Copy out every line of the material below, changing nothing.
= = = = = = =
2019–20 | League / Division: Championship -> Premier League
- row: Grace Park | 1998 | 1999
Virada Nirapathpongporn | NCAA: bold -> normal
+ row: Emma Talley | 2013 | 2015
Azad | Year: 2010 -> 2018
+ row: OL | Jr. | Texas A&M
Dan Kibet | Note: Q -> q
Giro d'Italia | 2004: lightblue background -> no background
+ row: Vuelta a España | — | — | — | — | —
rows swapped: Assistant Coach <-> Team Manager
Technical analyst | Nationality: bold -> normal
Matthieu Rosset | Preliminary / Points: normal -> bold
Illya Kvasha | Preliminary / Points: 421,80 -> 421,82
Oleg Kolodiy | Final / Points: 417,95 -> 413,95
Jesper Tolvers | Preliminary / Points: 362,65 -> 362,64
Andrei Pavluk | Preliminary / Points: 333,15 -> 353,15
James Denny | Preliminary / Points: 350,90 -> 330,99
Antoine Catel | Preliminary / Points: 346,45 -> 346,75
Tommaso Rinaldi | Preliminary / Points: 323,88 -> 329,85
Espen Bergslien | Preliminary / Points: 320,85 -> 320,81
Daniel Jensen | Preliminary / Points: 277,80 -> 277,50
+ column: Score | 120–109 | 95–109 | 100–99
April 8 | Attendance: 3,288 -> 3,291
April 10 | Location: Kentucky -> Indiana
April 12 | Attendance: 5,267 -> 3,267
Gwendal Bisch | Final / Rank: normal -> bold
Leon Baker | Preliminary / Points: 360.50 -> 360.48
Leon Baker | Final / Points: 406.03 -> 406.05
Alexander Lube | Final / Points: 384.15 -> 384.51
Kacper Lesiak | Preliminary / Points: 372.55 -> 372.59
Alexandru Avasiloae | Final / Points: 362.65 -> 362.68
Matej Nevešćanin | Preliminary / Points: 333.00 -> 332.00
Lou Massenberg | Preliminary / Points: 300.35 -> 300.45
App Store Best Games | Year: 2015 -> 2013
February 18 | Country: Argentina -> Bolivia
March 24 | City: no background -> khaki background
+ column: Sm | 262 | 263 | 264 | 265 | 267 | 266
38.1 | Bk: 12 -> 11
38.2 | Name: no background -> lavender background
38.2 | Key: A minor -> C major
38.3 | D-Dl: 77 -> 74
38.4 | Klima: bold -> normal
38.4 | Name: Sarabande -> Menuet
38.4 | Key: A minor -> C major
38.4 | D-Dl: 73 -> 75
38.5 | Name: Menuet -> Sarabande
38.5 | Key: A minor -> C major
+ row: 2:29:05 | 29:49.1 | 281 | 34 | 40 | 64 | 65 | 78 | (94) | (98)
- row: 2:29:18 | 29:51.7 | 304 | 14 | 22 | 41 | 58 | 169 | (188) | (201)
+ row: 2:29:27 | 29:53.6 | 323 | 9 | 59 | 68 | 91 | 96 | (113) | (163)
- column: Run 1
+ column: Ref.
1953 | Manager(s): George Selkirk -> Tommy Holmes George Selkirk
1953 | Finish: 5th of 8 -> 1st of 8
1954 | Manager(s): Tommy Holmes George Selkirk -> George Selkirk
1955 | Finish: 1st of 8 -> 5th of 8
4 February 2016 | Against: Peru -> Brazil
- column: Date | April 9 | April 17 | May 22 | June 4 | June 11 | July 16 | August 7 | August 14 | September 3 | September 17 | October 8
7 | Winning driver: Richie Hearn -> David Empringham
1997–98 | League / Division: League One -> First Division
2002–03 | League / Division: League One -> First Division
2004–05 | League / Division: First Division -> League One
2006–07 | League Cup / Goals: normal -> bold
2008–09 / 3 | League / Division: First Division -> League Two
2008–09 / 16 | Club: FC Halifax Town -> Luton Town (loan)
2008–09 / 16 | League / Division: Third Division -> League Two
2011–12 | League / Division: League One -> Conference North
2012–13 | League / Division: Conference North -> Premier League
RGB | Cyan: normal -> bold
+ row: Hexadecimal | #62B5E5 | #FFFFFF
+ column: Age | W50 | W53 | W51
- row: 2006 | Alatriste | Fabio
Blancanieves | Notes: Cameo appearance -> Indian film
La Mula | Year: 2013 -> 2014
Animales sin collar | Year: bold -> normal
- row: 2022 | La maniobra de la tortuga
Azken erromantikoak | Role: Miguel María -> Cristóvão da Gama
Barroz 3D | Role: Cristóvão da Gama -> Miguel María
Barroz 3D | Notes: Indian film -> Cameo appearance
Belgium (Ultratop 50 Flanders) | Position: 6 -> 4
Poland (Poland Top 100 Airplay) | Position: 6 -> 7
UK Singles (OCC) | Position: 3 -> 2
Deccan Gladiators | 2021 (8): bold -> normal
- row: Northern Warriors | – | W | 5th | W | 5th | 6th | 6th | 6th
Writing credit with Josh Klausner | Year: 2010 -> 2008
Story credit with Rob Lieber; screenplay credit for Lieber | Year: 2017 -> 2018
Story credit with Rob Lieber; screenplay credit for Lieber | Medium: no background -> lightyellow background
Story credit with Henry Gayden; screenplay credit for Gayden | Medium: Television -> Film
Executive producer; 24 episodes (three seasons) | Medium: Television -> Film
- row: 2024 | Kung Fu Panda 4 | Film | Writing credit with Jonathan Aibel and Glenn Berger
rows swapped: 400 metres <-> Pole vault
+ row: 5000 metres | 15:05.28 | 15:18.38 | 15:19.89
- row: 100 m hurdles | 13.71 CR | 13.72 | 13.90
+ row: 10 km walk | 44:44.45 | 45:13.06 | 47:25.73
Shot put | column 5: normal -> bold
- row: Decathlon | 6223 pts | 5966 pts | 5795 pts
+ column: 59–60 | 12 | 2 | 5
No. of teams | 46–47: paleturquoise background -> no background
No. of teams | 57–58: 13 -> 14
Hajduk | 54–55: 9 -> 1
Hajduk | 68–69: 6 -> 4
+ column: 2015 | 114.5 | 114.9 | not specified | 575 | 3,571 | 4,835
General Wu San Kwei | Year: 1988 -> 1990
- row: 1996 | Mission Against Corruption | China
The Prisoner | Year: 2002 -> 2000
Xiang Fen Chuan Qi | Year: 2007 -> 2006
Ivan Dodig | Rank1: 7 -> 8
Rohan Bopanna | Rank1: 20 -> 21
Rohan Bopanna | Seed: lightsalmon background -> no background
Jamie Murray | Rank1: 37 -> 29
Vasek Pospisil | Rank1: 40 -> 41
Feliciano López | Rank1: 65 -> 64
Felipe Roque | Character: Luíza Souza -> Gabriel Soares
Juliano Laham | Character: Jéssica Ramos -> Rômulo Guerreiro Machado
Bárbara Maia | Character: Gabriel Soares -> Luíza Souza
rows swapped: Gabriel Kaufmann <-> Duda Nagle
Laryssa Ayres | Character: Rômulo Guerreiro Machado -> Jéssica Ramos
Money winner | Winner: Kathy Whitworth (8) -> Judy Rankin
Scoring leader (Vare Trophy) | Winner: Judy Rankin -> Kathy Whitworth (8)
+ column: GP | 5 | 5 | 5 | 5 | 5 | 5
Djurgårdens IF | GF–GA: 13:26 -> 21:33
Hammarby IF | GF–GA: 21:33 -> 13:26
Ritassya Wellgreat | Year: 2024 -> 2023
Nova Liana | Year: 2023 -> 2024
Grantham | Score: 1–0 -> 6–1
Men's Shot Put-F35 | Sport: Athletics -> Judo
= = = = = = =
Finished answer:
2019–20 | League / Division: Championship -> Premier League
- row: Grace Park | 1998 | 1999
Virada Nirapathpongporn | NCAA: bold -> normal
+ row: Emma Talley | 2013 | 2015
Azad | Year: 2010 -> 2018
+ row: OL | Jr. | Texas A&M
Dan Kibet | Note: Q -> q
Giro d'Italia | 2004: lightblue background -> no background
+ row: Vuelta a España | — | — | — | — | —
rows swapped: Assistant Coach <-> Team Manager
Technical analyst | Nationality: bold -> normal
Matthieu Rosset | Preliminary / Points: normal -> bold
Illya Kvasha | Preliminary / Points: 421,80 -> 421,82
Oleg Kolodiy | Final / Points: 417,95 -> 413,95
Jesper Tolvers | Preliminary / Points: 362,65 -> 362,64
Andrei Pavluk | Preliminary / Points: 333,15 -> 353,15
James Denny | Preliminary / Points: 350,90 -> 330,99
Antoine Catel | Preliminary / Points: 346,45 -> 346,75
Tommaso Rinaldi | Preliminary / Points: 323,88 -> 329,85
Espen Bergslien | Preliminary / Points: 320,85 -> 320,81
Daniel Jensen | Preliminary / Points: 277,80 -> 277,50
+ column: Score | 120–109 | 95–109 | 100–99
April 8 | Attendance: 3,288 -> 3,291
April 10 | Location: Kentucky -> Indiana
April 12 | Attendance: 5,267 -> 3,267
Gwendal Bisch | Final / Rank: normal -> bold
Leon Baker | Preliminary / Points: 360.50 -> 360.48
Leon Baker | Final / Points: 406.03 -> 406.05
Alexander Lube | Final / Points: 384.15 -> 384.51
Kacper Lesiak | Preliminary / Points: 372.55 -> 372.59
Alexandru Avasiloae | Final / Points: 362.65 -> 362.68
Matej Nevešćanin | Preliminary / Points: 333.00 -> 332.00
Lou Massenberg | Preliminary / Points: 300.35 -> 300.45
App Store Best Games | Year: 2015 -> 2013
February 18 | Country: Argentina -> Bolivia
March 24 | City: no background -> khaki background
+ column: Sm | 262 | 263 | 264 | 265 | 267 | 266
38.1 | Bk: 12 -> 11
38.2 | Name: no background -> lavender background
38.2 | Key: A minor -> C major
38.3 | D-Dl: 77 -> 74
38.4 | Klima: bold -> normal
38.4 | Name: Sarabande -> Menuet
38.4 | Key: A minor -> C major
38.4 | D-Dl: 73 -> 75
38.5 | Name: Menuet -> Sarabande
38.5 | Key: A minor -> C major
+ row: 2:29:05 | 29:49.1 | 281 | 34 | 40 | 64 | 65 | 78 | (94) | (98)
- row: 2:29:18 | 29:51.7 | 304 | 14 | 22 | 41 | 58 | 169 | (188) | (201)
+ row: 2:29:27 | 29:53.6 | 323 | 9 | 59 | 68 | 91 | 96 | (113) | (163)
- column: Run 1
+ column: Ref.
1953 | Manager(s): George Selkirk -> Tommy Holmes George Selkirk
1953 | Finish: 5th of 8 -> 1st of 8
1954 | Manager(s): Tommy Holmes George Selkirk -> George Selkirk
1955 | Finish: 1st of 8 -> 5th of 8
4 February 2016 | Against: Peru -> Brazil
- column: Date | April 9 | April 17 | May 22 | June 4 | June 11 | July 16 | August 7 | August 14 | September 3 | September 17 | October 8
7 | Winning driver: Richie Hearn -> David Empringham
1997–98 | League / Division: League One -> First Division
2002–03 | League / Division: League One -> First Division
2004–05 | League / Division: First Division -> League One
2006–07 | League Cup / Goals: normal -> bold
2008–09 / 3 | League / Division: First Division -> League Two
2008–09 / 16 | Club: FC Halifax Town -> Luton Town (loan)
2008–09 / 16 | League / Division: Third Division -> League Two
2011–12 | League / Division: League One -> Conference North
2012–13 | League / Division: Conference North -> Premier League
RGB | Cyan: normal -> bold
+ row: Hexadecimal | #62B5E5 | #FFFFFF
+ column: Age | W50 | W53 | W51
- row: 2006 | Alatriste | Fabio
Blancanieves | Notes: Cameo appearance -> Indian film
La Mula | Year: 2013 -> 2014
Animales sin collar | Year: bold -> normal
- row: 2022 | La maniobra de la tortuga
Azken erromantikoak | Role: Miguel María -> Cristóvão da Gama
Barroz 3D | Role: Cristóvão da Gama -> Miguel María
Barroz 3D | Notes: Indian film -> Cameo appearance
Belgium (Ultratop 50 Flanders) | Position: 6 -> 4
Poland (Poland Top 100 Airplay) | Position: 6 -> 7
UK Singles (OCC) | Position: 3 -> 2
Deccan Gladiators | 2021 (8): bold -> normal
- row: Northern Warriors | – | W | 5th | W | 5th | 6th | 6th | 6th
Writing credit with Josh Klausner | Year: 2010 -> 2008
Story credit with Rob Lieber; screenplay credit for Lieber | Year: 2017 -> 2018
Story credit with Rob Lieber; screenplay credit for Lieber | Medium: no background -> lightyellow background
Story credit with Henry Gayden; screenplay credit for Gayden | Medium: Television -> Film
Executive producer; 24 episodes (three seasons) | Medium: Television -> Film
- row: 2024 | Kung Fu Panda 4 | Film | Writing credit with Jonathan Aibel and Glenn Berger
rows swapped: 400 metres <-> Pole vault
+ row: 5000 metres | 15:05.28 | 15:18.38 | 15:19.89
- row: 100 m hurdles | 13.71 CR | 13.72 | 13.90
+ row: 10 km walk | 44:44.45 | 45:13.06 | 47:25.73
Shot put | column 5: normal -> bold
- row: Decathlon | 6223 pts | 5966 pts | 5795 pts
+ column: 59–60 | 12 | 2 | 5
No. of teams | 46–47: paleturquoise background -> no background
No. of teams | 57–58: 13 -> 14
Hajduk | 54–55: 9 -> 1
Hajduk | 68–69: 6 -> 4
+ column: 2015 | 114.5 | 114.9 | not specified | 575 | 3,571 | 4,835
General Wu San Kwei | Year: 1988 -> 1990
- row: 1996 | Mission Against Corruption | China
The Prisoner | Year: 2002 -> 2000
Xiang Fen Chuan Qi | Year: 2007 -> 2006
Ivan Dodig | Rank1: 7 -> 8
Rohan Bopanna | Rank1: 20 -> 21
Rohan Bopanna | Seed: lightsalmon background -> no background
Jamie Murray | Rank1: 37 -> 29
Vasek Pospisil | Rank1: 40 -> 41
Feliciano López | Rank1: 65 -> 64
Felipe Roque | Character: Luíza Souza -> Gabriel Soares
Juliano Laham | Character: Jéssica Ramos -> Rômulo Guerreiro Machado
Bárbara Maia | Character: Gabriel Soares -> Luíza Souza
rows swapped: Gabriel Kaufmann <-> Duda Nagle
Laryssa Ayres | Character: Rômulo Guerreiro Machado -> Jéssica Ramos
Money winner | Winner: Kathy Whitworth (8) -> Judy Rankin
Scoring leader (Vare Trophy) | Winner: Judy Rankin -> Kathy Whitworth (8)
+ column: GP | 5 | 5 | 5 | 5 | 5 | 5
Djurgårdens IF | GF–GA: 13:26 -> 21:33
Hammarby IF | GF–GA: 21:33 -> 13:26
Ritassya Wellgreat | Year: 2024 -> 2023
Nova Liana | Year: 2023 -> 2024
Grantham | Score: 1–0 -> 6–1
Men's Shot Put-F35 | Sport: Athletics -> Judo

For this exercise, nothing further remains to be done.